> **Task objective**:
Across the records below, how many lines include the word "KiCad"? State only the number.

Hardware design source data:
------------------------------------------------------------------------

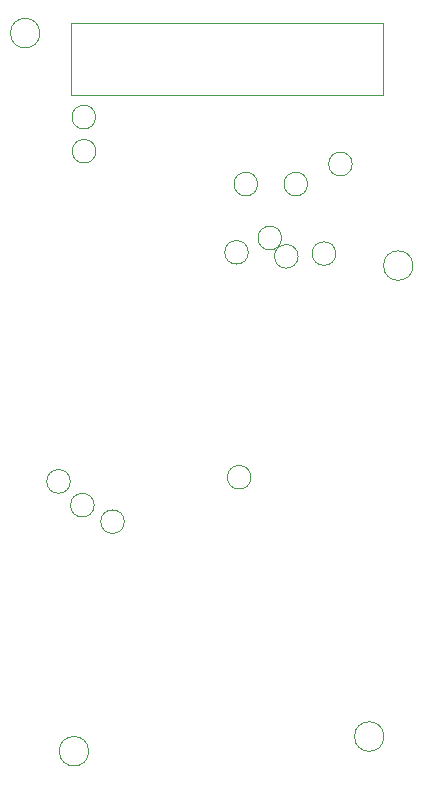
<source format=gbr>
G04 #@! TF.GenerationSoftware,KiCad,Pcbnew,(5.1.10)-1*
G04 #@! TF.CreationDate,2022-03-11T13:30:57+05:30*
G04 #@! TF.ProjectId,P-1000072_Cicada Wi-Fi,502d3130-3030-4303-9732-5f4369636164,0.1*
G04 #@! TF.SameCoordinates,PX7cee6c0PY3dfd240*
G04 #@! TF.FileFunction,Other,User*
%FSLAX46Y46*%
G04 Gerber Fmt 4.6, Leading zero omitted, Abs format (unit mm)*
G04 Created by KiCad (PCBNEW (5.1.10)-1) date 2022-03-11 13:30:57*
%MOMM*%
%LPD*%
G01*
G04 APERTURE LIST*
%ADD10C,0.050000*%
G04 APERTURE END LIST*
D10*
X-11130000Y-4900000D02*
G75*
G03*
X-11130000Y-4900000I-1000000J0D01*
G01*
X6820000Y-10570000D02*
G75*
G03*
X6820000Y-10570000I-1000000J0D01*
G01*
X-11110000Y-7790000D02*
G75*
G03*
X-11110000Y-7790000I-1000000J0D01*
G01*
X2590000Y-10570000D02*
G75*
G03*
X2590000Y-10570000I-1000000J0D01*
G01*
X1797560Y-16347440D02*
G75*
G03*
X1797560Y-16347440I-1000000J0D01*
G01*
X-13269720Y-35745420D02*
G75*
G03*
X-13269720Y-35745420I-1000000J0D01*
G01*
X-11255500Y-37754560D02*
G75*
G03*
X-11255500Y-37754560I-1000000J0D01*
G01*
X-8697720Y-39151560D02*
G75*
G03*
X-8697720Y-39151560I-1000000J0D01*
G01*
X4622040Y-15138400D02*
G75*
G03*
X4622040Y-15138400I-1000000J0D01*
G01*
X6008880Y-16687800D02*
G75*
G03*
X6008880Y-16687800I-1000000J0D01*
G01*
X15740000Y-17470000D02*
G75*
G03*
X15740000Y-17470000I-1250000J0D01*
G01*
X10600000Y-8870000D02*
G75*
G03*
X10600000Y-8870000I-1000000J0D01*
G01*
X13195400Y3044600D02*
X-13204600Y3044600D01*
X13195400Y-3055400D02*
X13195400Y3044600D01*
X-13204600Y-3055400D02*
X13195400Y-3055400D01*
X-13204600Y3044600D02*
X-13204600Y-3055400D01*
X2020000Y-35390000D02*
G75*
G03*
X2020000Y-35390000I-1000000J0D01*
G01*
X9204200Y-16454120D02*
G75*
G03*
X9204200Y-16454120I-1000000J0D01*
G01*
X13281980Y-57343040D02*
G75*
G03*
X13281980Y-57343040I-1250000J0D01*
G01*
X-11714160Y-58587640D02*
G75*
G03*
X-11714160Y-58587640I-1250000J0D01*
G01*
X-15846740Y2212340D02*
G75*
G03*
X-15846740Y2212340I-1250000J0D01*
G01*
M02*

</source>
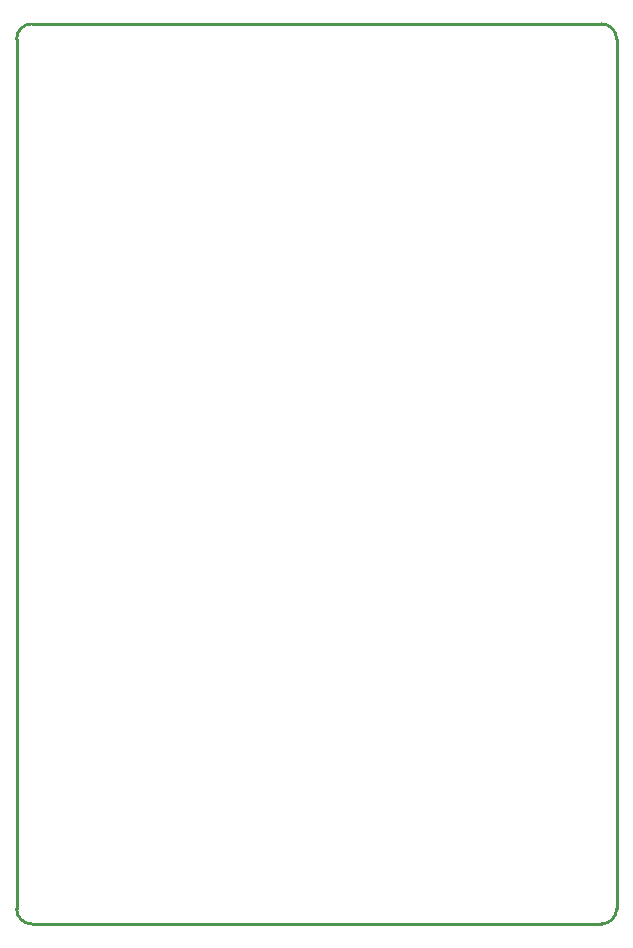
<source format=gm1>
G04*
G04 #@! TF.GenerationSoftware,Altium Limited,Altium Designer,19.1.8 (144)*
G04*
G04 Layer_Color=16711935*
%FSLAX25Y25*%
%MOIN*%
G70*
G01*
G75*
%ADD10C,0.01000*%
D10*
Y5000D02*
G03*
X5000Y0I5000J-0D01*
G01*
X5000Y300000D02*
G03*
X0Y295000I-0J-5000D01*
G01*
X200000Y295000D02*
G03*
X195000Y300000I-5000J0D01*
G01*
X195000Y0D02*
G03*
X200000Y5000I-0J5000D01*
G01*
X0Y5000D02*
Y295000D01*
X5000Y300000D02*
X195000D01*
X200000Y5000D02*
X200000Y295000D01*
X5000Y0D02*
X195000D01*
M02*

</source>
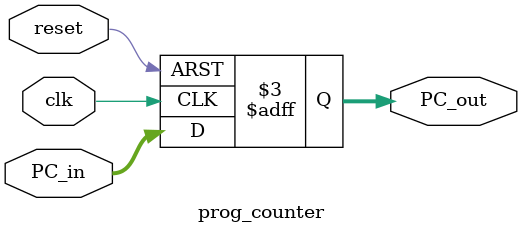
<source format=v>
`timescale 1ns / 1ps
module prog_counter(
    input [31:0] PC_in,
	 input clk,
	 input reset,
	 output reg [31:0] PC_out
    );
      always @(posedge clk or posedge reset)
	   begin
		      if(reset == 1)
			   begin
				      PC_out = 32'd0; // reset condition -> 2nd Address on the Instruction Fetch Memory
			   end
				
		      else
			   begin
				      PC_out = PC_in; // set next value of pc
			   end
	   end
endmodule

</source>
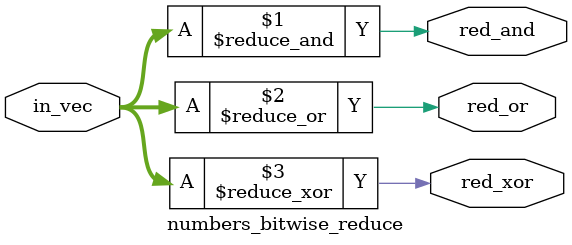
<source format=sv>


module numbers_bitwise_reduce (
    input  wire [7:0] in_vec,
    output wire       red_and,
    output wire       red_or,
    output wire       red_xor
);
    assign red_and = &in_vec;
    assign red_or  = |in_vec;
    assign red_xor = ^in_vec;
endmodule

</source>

------------------------------------------------------------------------

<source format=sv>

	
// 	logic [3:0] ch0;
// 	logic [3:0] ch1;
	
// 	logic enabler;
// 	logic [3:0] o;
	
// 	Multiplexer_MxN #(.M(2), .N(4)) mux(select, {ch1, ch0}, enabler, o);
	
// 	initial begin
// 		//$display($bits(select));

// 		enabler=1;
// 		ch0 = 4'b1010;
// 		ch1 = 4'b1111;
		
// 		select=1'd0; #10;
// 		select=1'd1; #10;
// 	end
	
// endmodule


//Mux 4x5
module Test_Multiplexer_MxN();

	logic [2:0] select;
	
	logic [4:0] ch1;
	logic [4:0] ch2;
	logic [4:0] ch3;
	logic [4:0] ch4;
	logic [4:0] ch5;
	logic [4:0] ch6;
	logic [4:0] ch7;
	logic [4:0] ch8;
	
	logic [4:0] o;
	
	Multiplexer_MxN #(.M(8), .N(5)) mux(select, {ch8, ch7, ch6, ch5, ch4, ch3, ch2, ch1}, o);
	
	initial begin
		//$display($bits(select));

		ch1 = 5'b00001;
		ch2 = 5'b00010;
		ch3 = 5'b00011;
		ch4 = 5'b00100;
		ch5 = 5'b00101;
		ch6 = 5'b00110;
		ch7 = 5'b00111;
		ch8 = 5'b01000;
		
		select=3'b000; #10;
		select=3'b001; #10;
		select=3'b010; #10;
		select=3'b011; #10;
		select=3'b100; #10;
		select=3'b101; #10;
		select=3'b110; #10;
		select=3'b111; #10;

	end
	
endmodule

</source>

------------------------------------------------------------------------

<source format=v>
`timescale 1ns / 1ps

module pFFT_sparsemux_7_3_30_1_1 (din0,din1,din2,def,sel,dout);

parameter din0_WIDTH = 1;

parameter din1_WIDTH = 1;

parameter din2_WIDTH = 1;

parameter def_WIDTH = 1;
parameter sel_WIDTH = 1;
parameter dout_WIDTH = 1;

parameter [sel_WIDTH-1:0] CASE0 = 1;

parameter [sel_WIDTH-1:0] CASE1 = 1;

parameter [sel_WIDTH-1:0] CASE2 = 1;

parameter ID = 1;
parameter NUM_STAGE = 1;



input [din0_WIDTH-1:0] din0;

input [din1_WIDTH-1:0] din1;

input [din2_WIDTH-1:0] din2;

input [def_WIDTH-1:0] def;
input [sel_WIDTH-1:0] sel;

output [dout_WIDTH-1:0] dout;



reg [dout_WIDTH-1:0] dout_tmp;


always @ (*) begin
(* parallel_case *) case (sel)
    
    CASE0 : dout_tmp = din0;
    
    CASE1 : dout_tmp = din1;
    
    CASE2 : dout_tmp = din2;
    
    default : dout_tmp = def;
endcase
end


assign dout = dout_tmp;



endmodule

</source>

------------------------------------------------------------------------

> **Task solution**:
2